- [Task item]
Where the records below reach the line containing "108 249 12.27", start transcribing, and end with the line containing "725 1259 1.77", exactly and with nothing else added.

- [Excerpted data]

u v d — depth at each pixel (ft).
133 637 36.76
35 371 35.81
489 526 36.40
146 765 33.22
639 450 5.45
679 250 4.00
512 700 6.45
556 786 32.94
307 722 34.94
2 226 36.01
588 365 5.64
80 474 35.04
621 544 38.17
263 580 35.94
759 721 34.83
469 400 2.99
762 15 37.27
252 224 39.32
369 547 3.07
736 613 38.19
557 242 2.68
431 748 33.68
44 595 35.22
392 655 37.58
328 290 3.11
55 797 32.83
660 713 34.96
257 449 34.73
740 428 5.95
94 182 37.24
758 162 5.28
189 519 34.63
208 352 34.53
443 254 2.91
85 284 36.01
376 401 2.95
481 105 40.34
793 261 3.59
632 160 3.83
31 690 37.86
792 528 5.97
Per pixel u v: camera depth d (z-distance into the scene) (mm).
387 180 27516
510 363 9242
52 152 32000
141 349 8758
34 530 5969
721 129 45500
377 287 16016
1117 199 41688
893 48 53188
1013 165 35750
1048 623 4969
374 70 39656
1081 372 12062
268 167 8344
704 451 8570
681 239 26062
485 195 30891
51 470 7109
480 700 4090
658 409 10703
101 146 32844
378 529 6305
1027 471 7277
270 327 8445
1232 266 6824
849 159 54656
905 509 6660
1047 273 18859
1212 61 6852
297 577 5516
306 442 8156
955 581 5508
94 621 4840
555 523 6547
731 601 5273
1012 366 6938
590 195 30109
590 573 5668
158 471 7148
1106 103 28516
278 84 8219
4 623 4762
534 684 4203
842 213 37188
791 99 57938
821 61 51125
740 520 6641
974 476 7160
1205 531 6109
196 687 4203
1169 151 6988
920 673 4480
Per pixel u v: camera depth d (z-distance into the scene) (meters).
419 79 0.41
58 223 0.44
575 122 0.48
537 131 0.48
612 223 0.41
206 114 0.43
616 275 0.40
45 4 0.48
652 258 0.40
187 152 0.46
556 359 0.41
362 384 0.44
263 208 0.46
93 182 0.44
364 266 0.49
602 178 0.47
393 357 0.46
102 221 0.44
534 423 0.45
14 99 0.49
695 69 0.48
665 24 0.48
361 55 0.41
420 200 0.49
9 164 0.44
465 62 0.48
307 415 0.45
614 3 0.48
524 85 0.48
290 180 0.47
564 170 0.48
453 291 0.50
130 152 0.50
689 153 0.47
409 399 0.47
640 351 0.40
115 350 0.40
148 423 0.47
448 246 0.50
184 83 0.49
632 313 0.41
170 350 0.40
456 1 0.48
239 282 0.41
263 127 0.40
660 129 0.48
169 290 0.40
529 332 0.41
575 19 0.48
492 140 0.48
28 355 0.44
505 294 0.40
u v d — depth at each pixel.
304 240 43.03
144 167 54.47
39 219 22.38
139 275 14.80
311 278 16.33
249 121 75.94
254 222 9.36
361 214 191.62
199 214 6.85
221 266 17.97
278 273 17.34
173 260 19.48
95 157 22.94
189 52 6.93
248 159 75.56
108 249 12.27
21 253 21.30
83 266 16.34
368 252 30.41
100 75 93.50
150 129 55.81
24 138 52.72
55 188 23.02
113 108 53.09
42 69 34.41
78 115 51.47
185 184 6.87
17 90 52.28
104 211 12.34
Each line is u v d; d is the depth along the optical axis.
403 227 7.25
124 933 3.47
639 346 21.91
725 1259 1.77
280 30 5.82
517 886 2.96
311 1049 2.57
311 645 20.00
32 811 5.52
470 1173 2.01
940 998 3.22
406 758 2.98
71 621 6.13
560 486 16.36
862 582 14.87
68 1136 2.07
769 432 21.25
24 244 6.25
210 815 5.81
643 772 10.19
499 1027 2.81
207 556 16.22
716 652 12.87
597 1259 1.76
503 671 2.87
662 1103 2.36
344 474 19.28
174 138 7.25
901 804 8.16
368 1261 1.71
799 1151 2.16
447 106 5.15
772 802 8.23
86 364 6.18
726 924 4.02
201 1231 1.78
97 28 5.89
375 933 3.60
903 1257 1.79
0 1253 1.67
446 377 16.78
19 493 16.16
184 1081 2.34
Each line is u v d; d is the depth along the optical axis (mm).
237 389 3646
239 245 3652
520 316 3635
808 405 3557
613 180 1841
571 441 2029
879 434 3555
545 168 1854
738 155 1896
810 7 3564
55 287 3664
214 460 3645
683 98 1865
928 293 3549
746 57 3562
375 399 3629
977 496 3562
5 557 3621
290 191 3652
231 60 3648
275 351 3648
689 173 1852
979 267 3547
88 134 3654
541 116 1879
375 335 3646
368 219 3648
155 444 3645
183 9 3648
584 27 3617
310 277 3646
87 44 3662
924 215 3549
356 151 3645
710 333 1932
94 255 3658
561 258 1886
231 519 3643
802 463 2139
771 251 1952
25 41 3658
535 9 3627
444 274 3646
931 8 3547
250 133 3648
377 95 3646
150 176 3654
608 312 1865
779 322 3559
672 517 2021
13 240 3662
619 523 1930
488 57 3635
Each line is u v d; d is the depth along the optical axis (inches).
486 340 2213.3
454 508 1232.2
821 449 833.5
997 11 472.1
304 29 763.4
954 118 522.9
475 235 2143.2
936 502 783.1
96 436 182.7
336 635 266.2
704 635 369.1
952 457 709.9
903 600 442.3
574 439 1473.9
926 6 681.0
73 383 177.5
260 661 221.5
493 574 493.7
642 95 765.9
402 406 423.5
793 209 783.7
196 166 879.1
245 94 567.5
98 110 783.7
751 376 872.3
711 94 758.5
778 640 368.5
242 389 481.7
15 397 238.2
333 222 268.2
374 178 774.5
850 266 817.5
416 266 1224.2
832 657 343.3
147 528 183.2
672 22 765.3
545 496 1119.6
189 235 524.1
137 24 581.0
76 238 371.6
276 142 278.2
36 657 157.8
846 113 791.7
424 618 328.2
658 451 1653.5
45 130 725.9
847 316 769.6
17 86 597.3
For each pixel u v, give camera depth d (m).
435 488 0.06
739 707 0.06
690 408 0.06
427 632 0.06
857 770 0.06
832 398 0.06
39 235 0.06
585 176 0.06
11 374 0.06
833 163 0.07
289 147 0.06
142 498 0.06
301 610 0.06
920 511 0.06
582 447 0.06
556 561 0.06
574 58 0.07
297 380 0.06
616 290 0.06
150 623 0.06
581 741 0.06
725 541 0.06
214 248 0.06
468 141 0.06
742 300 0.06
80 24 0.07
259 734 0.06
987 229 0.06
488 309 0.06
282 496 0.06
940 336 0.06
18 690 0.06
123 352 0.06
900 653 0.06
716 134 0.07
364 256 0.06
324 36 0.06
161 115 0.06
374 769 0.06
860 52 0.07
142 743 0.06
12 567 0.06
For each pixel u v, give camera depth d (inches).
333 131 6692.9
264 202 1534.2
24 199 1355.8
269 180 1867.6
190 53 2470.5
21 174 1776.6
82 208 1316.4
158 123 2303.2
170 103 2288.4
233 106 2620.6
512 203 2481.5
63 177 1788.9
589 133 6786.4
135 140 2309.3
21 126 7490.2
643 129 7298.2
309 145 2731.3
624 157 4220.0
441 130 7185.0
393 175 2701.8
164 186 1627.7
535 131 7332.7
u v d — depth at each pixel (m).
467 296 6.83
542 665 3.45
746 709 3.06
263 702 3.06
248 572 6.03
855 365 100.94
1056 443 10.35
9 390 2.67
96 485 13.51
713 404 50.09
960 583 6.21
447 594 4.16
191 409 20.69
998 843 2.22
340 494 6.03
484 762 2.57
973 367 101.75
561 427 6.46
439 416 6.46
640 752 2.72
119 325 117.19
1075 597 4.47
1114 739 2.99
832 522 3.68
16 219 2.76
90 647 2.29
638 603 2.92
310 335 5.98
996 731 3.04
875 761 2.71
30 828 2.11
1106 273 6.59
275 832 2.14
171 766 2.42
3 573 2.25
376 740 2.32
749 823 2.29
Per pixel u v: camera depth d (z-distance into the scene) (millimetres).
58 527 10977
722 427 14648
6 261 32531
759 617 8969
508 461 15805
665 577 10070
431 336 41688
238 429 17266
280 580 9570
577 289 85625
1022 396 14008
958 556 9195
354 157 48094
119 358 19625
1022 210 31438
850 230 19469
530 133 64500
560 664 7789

- [Answer area]
108 249 12.27
21 253 21.30
83 266 16.34
368 252 30.41
100 75 93.50
150 129 55.81
24 138 52.72
55 188 23.02
113 108 53.09
42 69 34.41
78 115 51.47
185 184 6.87
17 90 52.28
104 211 12.34
Each line is u v d; d is the depth along the optical axis.
403 227 7.25
124 933 3.47
639 346 21.91
725 1259 1.77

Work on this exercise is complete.